Bitwise operations act outside of type width in C; Compiler Bug or Within Spec?

You've got multiple instances of undefined behavior here.

First, value points to an object of type uint32_t. You then point subset to it which has type int16_t and subsequently dereference that pointer. Doing so is a strict aliasing violation which causes undefined behavior.

But supposed you fixed that part and did this instead:

int16_t v2 = 0xbbbb;
int16_t *subset = &v2;

Then you still have a problem with this:

*subset << 16

Which is the same problem as your last question, namely the value in *subset is negative and subsequently left shifted, and left shifting a negative value triggers undefined behavior.

And again, changing subset to a pointer to uint16_t isn't enough either because the value is first converted to int before the shift, and a left shift of the signed value 0x0000bbbb shifts into the sign bit which again triggers undefined behavior.

As before an explicit cast is required to an unsigned 32 bit type for the program to have well defined behavior.

uint16_t v2 = 0xbbbb;
uint16_t *subset = &v2;
uint32_t test = 0x00000000;
test = ((uint32_t)*subset << 16) | *subset;

Taking a step back, if you were to add the explicit cast but not change the type of subset:

int16_t v2 = 0xbbbb;
int16_t *subset = &v2;
uint32_t test = 0x00000000;
test = ((uint32_t)*subset << 16) | *subset;

The behavior is well defined, but test ends up with the value 0xffffbbbb. This is because of the promotion of the negative int16_t value of 0xbbbb to the same value with type int, which is represented as 0xffffbbbb. This explains the output you were seeing, and explains why *subset & 0xffff fixed this issue.

*subset is expanded to an int when combined with integer constants like 16 and 0xFFFF. Since the leading bit is 1, it is expanded as a negative number (on a twos complement computer): 0xFFFFBBBB in your case. The results are within spec.

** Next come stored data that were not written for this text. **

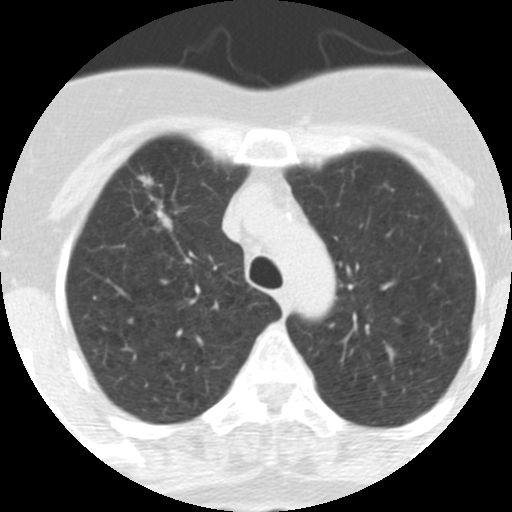
Low-dose screening chest CT, one axial slice; position 245 of 313 along the scan axis; reconstruction kernel STANDARD; lung window (W 1500 / L -600 HU); 2.5 mm slice thickness; 512 × 512 image matrix.
Structures marked on this image (expert manual segmentation):
- lesion 1 (tumor, upper lobe of right lung): box from (x=138, y=175) to (x=172, y=231) px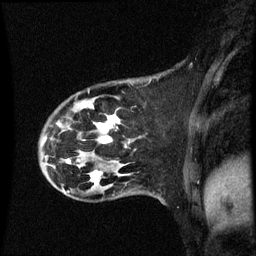
Breast MRI (dynamic contrast-enhanced), one sagittal slice. Position 16 of 60 along the scan axis. Dynamic contrast-enhanced series, image 2 of 3 at this slice position (ordered by acquisition). 1.5 T. TE 4.2 ms, TR 8.9 ms. 2 mm slice thickness. 256 × 256 image matrix, field of view 200 × 200 mm. Patient: female, 44 years. Case-level facts recorded for this patient, not image findings: setting: breast cancer imaged before/during neoadjuvant chemotherapy; receptor status: HR-positive, HER2-negative.
Structures marked on this image (semi-automatic segmentation, software-assisted and operator-edited):
- analysis volume of interest (the breast-tissue region the enhancement analysis was run in; not a lesion): bounding box (x1, y1, x2, y2) in pixels: (43, 80, 151, 189)
- tumour enhancement mask (voxels above the 70 % enhancement threshold inside the analysis volume of interest): (66, 116, 120, 185)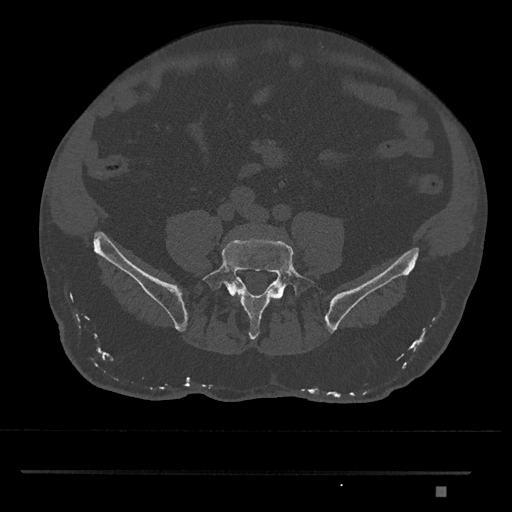
CT including the spine, one axial slice. Slice 561 of 1134 in the series (ordered by position). Bone window (W 1800 / L 400 HU). 512 × 512 image matrix. Patient: male, 65 years. From the clinical record (not read from this slice): primary cancer: prostate.
Outlined on this slice (semi-automatic segmentation, software-assisted and operator-edited):
- L4 vertebra: bounding box <235,291,238,294> (left, top, right, bottom; pixels)
- L5 vertebra: <202,239,317,340>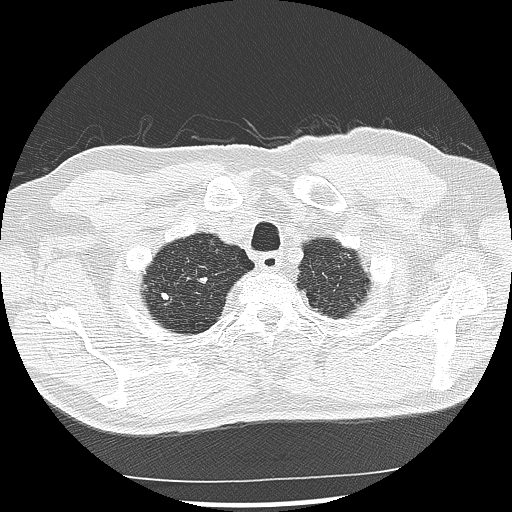
Low-dose screening chest CT, one axial slice. Position 124 of 142 along the scan axis. Lung window (W 1500 / L -600 HU). 512 × 512 image matrix.
Annotated regions visible in this slice (expert manual segmentation):
- lesion 3 (nodule, upper lobe of right lung): box from (x=195, y=277) to (x=208, y=293) px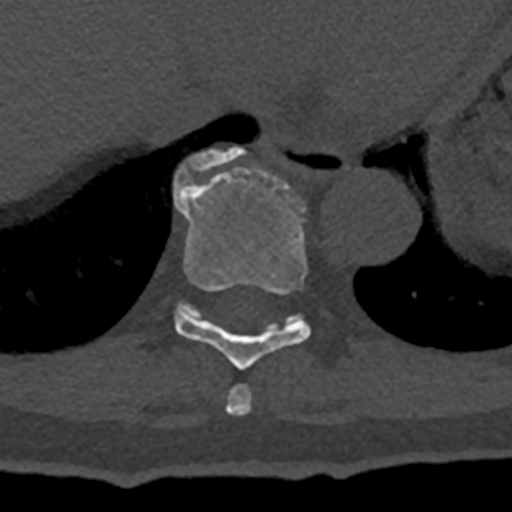
CT including the spine, one axial slice; slice 646 of 797 in the series (ordered by position); reconstruction kernel Br40s/3; 120 kVp; bone window (W 1800 / L 400 HU); 0.5 mm slice thickness; 512 × 512 image matrix, field of view 160 × 160 mm. Male patient, age 74 years. Case-level facts recorded for this patient, not image findings: primary cancer: renal; vertebrae with lytic lesions (as recorded): T10, L1, L2, L3, L4, L5.
Outlined on this slice (semi-automatic segmentation, software-assisted and operator-edited):
- T10 vertebra: bounding box [x1, y1, x2, y2] px = [174, 147, 299, 327]
- T8 vertebra: [226, 384, 252, 415]
- T9 vertebra: [174, 168, 311, 370]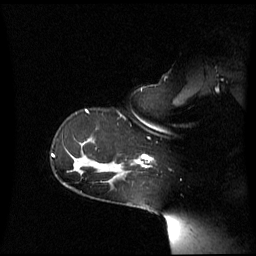
Breast MRI (dynamic contrast-enhanced), one sagittal slice; position 47 of 60 along the scan axis; dynamic contrast-enhanced series, image 2 of 3 at this slice position (ordered by acquisition); 1.5 T; TE 4.2 ms, TR 8.4 ms; 256 × 256 image matrix, field of view 270 × 270 mm. Female patient, age 39 years. Case-level facts recorded for this patient, not image findings: setting: breast cancer imaged before/during neoadjuvant chemotherapy; receptor status: triple-negative.
Annotated regions visible in this slice (semi-automatically segmented with operator editing):
- analysis volume of interest (the breast-tissue region the enhancement analysis was run in; not a lesion): bounding box (x1, y1, x2, y2) in pixels: (117, 154, 151, 176)
- tumour enhancement mask (voxels above the 70 % enhancement threshold inside the analysis volume of interest): (135, 154, 151, 167)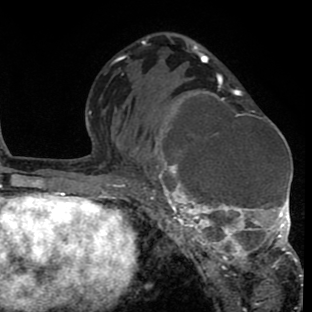
Breast MRI (dynamic contrast-enhanced), one axial slice; slice 44 of 80 in the series (ordered by position); cropped to one breast; dynamic contrast-enhanced series, time point 2 of 8 at this slice position (early post-contrast); 1.5 T; TE 2.6 ms, TR 6.1 ms; 2 mm slice thickness; 312 × 312 image matrix, field of view 195 × 195 mm. Female patient.
Outlined on this slice (semi-automatic segmentation, software-assisted and operator-edited):
- enhancing-tissue mask used for the functional tumour volume (all voxels passing the contrast-enhancement thresholds inside the analysis volume; usually the tumour): box from (x=138, y=80) to (x=302, y=288) px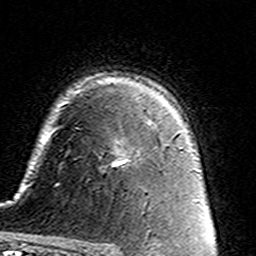
Breast MRI (dynamic contrast-enhanced), one axial slice. Slice 103 of 160 in the series (ordered by position). Cropped to one breast. Dynamic contrast-enhanced series, time point 2 of 7 at this slice position (early post-contrast). 3 T. TE 4.6 ms, TR 7.4 ms. 256 × 256 image matrix, field of view 144 × 144 mm. Female patient.
Annotated regions visible in this slice (semi-automatic segmentation, software-assisted and operator-edited):
- enhancing-tissue mask used for the functional tumour volume (all voxels passing the contrast-enhancement thresholds inside the analysis volume; usually the tumour): box from (x=112, y=121) to (x=160, y=165) px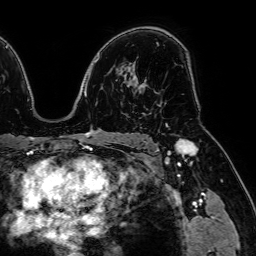
Breast MRI (dynamic contrast-enhanced), one axial slice. Position 47 of 64 along the scan axis. Cropped to one breast. Dynamic contrast-enhanced series, time point 2 of 7 at this slice position (early post-contrast). 1.5 T. TE 2.6 ms, TR 5.2 ms. 256 × 256 image matrix, field of view 230 × 230 mm. Female patient.
Outlined on this slice (semi-automatic segmentation, software-assisted and operator-edited):
- enhancing-tissue mask used for the functional tumour volume (all voxels passing the contrast-enhancement thresholds inside the analysis volume; usually the tumour): bounding box (x1, y1, x2, y2) in pixels: (139, 81, 146, 87)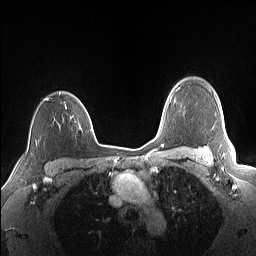
Breast MRI (dynamic contrast-enhanced), one axial slice; position 119 of 160 along the scan axis; dynamic contrast-enhanced series, time point 2 of 7 at this slice position (early post-contrast); 1.5 T; TE 1.4 ms, TR 5 ms; 1.1 mm slice thickness; 256 × 256 image matrix, field of view 320 × 320 mm. Female patient.
Annotated regions visible in this slice (semi-automatically segmented with operator editing):
- enhancing-tissue mask used for the functional tumour volume (all voxels passing the contrast-enhancement thresholds inside the analysis volume; usually the tumour): bounding box [x1, y1, x2, y2] px = [45, 92, 89, 115]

However, the result depends on the endianess of the computer - and while all commercial CPUs that I am aware of are 2s complement, there is a mix of Big Endian and Little Endian, and most load/store RISC cpus can load/store either way. So your results end in 0xbbbb on Little Endian (e.g. Intel) and 0xaaaa on Big Endian (e.g. PPC Big Endian mode).

Consider this code:

#include <inttypes.h>
#include <stdint.h>
#include <stdio.h>


int main(void)
{
    int16_t  a = 0xBBBB;
    uint32_t b = 0 | a; // Using trivial OR with zero to demonstrate promotion. (See below.)
    printf("b = 0x%" PRIx32 ".\n", b);
}

This outputs:

b = 0xffffbbbb.

That is because:

• In int16_t a = 0xBBBB;, BBBB₁₆ (48,059₁₀) is converted to int16_t. This conversion produces −17,477 (48,059 − 2¹⁶), which is represented in 16-bit two’s complement with the bits BBBB₁₆. These bits are stored in a. (The conversion is implementation-defined, but this is the most common behavior.)
• In uint32_t b = 0 | a;, a is automatically promoted to int. Promotion never changes a value; it remains −17,477. However, in a 32-bit two’s complement int, −17,477 is represented with the bits FFFFBBBB₁₆. Then, to initialize b, this value is converted to uint32_t. This produces the value 4,294,949,819 (−17,477 + 2³²), which is represented with the bits FFFFBBBB₁₆.

The printf shows that value of b.

This is what is happening in your code test2 = (*subset << 16) | *subset;. The value −17,477 in *subset is promoted, and the bits FFFFBBBB₁₆ are used in the | operation.

There is, as others have noted, undefined behavior in your code. But, as the defined code above shows, this behavior stems from the promotion to int.